If you believe that in your situation you need to answer the questions mentioned above, then I’d suggest the following:

  1. Read a good estimation book like How To Measure Anything before you start
  2. Use mature estimation techniques like Monte Carlo
  3. Gather a decent understanding of variation and how it applies in  your context
  4. Realize the output of mature estimation techniques is the probability of a set of different outcomes
  5. Plan based on the set of outcomes (and not just one outcome)

This applies to those asking (managers) for estimates and to those providing (development teams) estimates.
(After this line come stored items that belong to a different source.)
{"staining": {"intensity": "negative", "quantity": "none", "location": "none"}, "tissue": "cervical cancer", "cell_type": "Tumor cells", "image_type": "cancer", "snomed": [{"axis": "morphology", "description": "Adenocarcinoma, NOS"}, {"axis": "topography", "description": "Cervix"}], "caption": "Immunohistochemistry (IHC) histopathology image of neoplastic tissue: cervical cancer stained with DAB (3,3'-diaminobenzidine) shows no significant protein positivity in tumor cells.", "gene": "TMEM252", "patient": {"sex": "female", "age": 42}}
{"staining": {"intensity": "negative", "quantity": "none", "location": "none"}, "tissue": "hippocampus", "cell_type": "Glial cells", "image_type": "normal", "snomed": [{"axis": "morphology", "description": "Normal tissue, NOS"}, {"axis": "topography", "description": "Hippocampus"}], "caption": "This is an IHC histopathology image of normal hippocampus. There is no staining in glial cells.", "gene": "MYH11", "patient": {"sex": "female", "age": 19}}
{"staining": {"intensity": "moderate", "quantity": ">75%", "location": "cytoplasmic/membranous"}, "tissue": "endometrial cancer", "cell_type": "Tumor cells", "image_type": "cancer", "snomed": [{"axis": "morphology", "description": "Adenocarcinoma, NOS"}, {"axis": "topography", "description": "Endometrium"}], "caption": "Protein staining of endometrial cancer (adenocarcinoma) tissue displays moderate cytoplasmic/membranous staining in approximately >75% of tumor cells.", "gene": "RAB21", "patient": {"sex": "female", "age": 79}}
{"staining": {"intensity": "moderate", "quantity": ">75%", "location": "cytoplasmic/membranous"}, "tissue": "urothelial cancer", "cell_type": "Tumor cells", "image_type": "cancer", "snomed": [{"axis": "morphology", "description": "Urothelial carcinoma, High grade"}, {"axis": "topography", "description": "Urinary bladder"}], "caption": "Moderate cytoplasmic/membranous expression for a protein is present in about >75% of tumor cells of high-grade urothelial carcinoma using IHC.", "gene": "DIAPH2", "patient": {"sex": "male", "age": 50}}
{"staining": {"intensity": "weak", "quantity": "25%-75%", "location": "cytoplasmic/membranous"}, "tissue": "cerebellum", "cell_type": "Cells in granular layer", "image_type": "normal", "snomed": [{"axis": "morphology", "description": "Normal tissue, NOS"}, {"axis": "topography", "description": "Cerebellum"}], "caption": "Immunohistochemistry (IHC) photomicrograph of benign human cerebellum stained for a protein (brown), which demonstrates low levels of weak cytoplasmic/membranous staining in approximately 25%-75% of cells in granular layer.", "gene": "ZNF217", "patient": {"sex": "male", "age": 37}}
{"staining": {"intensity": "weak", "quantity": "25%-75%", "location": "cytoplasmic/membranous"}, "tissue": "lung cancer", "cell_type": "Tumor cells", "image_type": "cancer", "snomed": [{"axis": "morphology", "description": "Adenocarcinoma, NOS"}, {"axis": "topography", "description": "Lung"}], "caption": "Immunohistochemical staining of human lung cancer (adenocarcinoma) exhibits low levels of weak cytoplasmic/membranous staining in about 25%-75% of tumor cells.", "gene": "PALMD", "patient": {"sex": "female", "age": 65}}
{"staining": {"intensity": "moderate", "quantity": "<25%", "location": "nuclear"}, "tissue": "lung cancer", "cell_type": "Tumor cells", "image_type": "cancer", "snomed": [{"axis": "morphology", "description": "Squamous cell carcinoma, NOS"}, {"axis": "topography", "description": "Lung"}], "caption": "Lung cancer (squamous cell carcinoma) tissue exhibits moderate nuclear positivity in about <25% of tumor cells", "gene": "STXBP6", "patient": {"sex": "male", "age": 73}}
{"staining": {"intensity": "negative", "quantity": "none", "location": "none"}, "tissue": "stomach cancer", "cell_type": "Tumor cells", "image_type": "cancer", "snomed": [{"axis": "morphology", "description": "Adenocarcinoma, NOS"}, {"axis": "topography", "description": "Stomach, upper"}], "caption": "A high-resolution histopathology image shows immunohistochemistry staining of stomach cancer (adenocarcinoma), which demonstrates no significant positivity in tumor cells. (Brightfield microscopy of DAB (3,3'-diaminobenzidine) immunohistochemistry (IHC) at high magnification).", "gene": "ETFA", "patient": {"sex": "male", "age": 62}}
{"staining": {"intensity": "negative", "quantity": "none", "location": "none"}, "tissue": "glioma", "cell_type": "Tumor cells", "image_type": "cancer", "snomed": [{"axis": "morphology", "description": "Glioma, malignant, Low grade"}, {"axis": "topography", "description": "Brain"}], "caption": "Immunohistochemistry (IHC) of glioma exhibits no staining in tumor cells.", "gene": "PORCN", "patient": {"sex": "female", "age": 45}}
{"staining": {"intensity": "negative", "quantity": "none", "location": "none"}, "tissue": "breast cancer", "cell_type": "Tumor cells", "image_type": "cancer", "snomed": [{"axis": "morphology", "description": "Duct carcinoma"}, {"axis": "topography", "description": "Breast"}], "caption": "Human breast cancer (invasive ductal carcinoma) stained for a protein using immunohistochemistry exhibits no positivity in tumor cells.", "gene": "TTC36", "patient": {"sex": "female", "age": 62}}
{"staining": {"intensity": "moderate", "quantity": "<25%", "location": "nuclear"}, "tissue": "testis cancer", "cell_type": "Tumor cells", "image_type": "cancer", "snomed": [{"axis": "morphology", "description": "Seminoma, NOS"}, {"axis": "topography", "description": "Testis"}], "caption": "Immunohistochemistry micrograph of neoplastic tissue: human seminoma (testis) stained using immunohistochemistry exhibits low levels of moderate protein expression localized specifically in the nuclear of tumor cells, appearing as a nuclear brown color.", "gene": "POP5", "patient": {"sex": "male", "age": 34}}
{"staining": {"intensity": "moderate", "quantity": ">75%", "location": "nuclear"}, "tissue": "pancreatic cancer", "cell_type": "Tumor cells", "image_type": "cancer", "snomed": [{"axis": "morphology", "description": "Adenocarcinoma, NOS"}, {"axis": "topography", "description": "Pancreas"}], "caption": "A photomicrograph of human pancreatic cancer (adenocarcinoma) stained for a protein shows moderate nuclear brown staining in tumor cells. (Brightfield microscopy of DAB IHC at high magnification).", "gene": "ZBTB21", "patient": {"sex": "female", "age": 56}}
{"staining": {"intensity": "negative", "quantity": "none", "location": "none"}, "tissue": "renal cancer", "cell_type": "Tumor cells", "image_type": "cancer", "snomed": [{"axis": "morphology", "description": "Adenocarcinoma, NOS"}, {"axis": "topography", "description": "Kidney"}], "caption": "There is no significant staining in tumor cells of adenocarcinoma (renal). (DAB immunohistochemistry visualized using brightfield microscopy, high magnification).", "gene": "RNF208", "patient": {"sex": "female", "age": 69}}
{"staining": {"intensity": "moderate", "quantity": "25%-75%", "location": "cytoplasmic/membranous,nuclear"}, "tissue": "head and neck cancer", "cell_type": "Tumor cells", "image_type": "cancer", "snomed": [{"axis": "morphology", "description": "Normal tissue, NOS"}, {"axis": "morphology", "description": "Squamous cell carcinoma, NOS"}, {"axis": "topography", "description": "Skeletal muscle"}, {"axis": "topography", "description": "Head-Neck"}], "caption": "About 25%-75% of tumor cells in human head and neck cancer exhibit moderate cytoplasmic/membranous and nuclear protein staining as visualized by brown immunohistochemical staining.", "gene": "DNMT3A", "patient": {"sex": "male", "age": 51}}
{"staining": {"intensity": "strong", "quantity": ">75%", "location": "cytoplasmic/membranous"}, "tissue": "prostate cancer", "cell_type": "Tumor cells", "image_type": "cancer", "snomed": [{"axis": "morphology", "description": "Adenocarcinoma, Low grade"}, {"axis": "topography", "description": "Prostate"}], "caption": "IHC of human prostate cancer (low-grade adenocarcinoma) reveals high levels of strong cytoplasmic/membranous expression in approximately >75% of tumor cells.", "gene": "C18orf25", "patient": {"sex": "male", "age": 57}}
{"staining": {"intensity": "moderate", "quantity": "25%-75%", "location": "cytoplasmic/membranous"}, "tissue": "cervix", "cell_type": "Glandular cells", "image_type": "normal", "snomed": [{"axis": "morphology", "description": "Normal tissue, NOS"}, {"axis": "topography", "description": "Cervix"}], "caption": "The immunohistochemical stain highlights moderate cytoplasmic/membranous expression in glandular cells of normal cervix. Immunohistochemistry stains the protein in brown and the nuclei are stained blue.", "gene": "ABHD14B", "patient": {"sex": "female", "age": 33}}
Unfortunately many senior managers (vice-presidents, general managers, C-level execs etc etc) that I’ve come in contact with are not as educated as they should be about estimating in knowledge work.  This is extremely unfortunate as a manager with a misunderstanding of estimation, is unfortunately a very dangerous manager.

It has been suggested that any estimation is better than no estimation.  Um, I don’t think so.   At least, that’s not my experience.  Estimation done poorly, improperly or recklessly is harmful as unrealistic commitments are often its product.  Stress and de-motivation and a shoddy product follow shortly thereafter as its by-products.  

Some of us have gotten very good at gaming estimates and as a result have convinced ourselves that we are good estimators i.e. we are always spot on .  But let’s be honest now.  How about the extra hours you made the team work by reminding them of the estimate?  If your estimate is correct, how come the team did not work at a sustainable pace throughout?  Why did you decide that certain features can be deferred to the next release?

If you are the business of doing projects (hard start/stop dates) then I can also understand how the idea of always estimating may be essential to you.  But if you are in the business of developing and growing a strategic product over decades, then I believe there are other approaches that can be leveraged.  After all, the decision about whether to build the product has already been made.

I respect the fact (and the people) that some (many probably) within my profession believe that we must always estimate but I simply disagree with them.  I would hope that they could respect my opinion as well.  I will suggest you take a look at your particular situation and determine if estimates are critical to being successful at what you do.  Conduct an experiment of working without estimates if its possible.  If estimates are crucial to your success, then I charge you to estimate responsibly and if they aren’t, well how about #noestimates?